リアルタイム録音を行うか、またはアレンジ領域で鉛筆ツールを使って、新しい MIDI リージョンを作成する際は、トラックパラメータボックスの一番下の行で選択されている譜表スタイルが MIDI リージョンに割り当てられます。
テンプレートプロジェクトを作成するか、新しいプロジェクトで作業を開始するときは、通常、トラックごとに、適切な譜表スタイルが使われるように設定を変更します。こうすれば、トラックに録音したリージョンがただちに正しい譜表スタイルで表示されます。
トラックパラメータボックスの一番下で「オートスタイル」を選択すると、新しい MIDI リージョンごとに、録音済みの音符の音域に合った譜表スタイルが自動的に割り当てられます。つまり、リージョンがオクターブ下で演奏された音符で構成されている場合は、自動的に「低音部」の譜表スタイルが選択されます。同様に、2 つの手に分かれたパートには、「ピアノ」の譜表スタイルが割り当てられます。

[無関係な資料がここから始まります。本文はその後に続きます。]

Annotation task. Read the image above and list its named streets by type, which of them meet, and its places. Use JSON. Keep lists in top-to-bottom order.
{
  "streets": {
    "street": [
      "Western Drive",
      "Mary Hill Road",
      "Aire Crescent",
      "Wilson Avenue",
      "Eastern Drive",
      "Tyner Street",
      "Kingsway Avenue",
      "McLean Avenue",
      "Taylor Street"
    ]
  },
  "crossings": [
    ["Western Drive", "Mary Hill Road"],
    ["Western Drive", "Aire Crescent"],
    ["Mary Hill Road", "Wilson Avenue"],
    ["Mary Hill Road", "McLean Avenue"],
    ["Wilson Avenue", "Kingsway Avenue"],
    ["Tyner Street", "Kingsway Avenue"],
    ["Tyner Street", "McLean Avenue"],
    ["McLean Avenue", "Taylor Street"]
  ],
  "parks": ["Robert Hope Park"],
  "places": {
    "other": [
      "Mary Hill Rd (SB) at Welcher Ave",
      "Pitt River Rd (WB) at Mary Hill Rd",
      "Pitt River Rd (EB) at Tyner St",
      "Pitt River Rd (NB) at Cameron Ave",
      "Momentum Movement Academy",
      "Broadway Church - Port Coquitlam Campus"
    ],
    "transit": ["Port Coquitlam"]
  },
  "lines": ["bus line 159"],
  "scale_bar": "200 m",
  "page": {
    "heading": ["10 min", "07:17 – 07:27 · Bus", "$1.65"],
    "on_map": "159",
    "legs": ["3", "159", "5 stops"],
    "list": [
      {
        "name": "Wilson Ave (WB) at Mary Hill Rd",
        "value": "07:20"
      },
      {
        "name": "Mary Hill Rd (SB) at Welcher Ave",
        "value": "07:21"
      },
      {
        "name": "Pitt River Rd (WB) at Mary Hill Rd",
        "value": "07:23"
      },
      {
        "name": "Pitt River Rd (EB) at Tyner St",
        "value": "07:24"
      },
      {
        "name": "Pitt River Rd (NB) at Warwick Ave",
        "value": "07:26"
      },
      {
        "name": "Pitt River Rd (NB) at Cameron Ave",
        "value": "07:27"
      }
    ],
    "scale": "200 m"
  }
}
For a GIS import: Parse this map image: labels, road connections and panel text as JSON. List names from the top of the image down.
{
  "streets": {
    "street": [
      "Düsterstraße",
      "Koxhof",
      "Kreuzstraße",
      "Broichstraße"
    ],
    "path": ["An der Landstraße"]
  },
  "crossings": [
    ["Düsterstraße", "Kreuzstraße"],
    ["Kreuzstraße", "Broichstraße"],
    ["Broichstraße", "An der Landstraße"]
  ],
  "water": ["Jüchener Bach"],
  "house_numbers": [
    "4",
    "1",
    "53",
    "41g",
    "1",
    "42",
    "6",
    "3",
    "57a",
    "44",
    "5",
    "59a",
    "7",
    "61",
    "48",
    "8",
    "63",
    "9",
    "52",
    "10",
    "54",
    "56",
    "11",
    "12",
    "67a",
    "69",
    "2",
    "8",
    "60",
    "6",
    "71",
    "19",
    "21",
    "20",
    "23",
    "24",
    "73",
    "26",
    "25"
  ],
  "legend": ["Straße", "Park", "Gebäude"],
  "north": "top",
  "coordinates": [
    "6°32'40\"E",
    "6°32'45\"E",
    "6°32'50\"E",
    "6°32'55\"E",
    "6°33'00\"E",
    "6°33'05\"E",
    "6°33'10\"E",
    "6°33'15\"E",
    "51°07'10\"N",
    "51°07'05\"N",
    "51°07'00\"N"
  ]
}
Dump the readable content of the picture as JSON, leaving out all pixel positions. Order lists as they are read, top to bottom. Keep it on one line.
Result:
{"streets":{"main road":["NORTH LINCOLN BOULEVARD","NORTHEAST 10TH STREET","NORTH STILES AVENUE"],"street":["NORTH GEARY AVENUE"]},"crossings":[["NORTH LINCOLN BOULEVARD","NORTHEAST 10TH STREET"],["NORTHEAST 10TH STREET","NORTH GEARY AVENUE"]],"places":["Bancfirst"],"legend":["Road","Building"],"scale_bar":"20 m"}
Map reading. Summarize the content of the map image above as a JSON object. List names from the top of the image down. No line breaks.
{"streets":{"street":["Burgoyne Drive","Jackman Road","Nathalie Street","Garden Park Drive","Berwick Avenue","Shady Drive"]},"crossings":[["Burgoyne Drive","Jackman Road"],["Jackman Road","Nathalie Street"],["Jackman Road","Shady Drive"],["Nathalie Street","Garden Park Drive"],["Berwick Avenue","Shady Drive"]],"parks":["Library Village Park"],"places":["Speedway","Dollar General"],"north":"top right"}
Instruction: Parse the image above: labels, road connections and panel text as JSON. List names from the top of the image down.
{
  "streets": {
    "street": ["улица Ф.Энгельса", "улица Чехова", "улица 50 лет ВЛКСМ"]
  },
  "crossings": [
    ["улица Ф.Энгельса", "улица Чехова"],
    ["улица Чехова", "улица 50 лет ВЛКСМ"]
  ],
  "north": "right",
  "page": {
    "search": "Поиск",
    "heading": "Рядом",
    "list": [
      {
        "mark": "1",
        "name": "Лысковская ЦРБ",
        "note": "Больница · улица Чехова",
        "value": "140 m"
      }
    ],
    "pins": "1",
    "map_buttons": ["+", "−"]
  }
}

メモ: 「自動」スタイルは、アレンジ領域のトラックパラメータボックスで選択できます。スコアエディタの表示パラメータボックスの譜表スタイルには表示されません。
「Logic Pro」には、一連の譜表スタイルが用意されています。以下の表に、すべての譜表スタイルとその設定パラメータを示します:
譜表スタイル | 音部記号 | トランスポーズ |
---|---|---|
ベース | 低音部記号 | - |
リードシート | 高音部記号 | - |
ピアノ(2 段譜表) | 高音部/低音部記号 | - |
高音部 | 高音部記号 | - |
高音部 -8 | 高音部(-8)記号 | +1 オクターブ |
高音部 +8 | 高音部(+8)記号 | -1 オクターブ |
アルトサックス | 高音部記号 | Eb(+9) |
バリトンサックス | 低音部記号 | Eb(+21) |
コントラバス | 低音部(-8)記号 | +1 オクターブ |
ギター | タブ譜表記 | - |
ギターミックス(タブ譜表記と 1 段譜表) | タブ譜表記/高音部(-8)記号 | - |
ギターミックス 2 | 高音部(-8)記号/タブ譜表記 | - |
Eb ホルン | 高音部記号 | Eb(-3) |
F ホルン | 高音部記号 | F(+7) |
オルガン 1/1/5(3 段譜表) | 高音部/低音部/低音部記号 | - |
オルガン 1/3/5(3 段譜表) | 高音部/低音部/低音部記号 | - |
オルガン 1/3+4/5(3 段譜表) | 高音部/低音部/低音部記号 | - |
オルガン 1+2/3/5(3 段譜表) | 高音部/低音部/低音部記号 | - |
オルガン 1+2/3+4/5(3 段譜表) | 高音部/低音部/低音部記号 | - |
ピアノ 1/3(2 段譜表) | 高音部/低音部記号 | - |
ピアノ 1/3+4(2 段譜表) | 高音部/低音部記号 | - |
ピアノ 1+2/3(2 段譜表) | 高音部/低音部記号 | - |
ピアノ 1+2/3+4(2 段譜表) | 高音部/低音部記号 | - |
ピッコロ | 高音部記号 | -1 オクターブ |
ソプラノサックス | 高音部記号 | Bb(+2) |
テナーサックス | 高音部記号 | Bb(+14) |
A トランペット | 高音部記号 | A(+3) |
Bb トランペット | 高音部記号 | Bb(+2) |
ビオラ | アルト記号 | - |
チェロ | 低音部記号 | - |
#ドラム | パーカッション記号 | マップ済み |
譜表スタイルウインドウの主な要素は以下の通りです:
「レイアウト」>「譜表スタイル」と選択します(または「譜表スタイルウインドウを開く」キーコマンドを使います)。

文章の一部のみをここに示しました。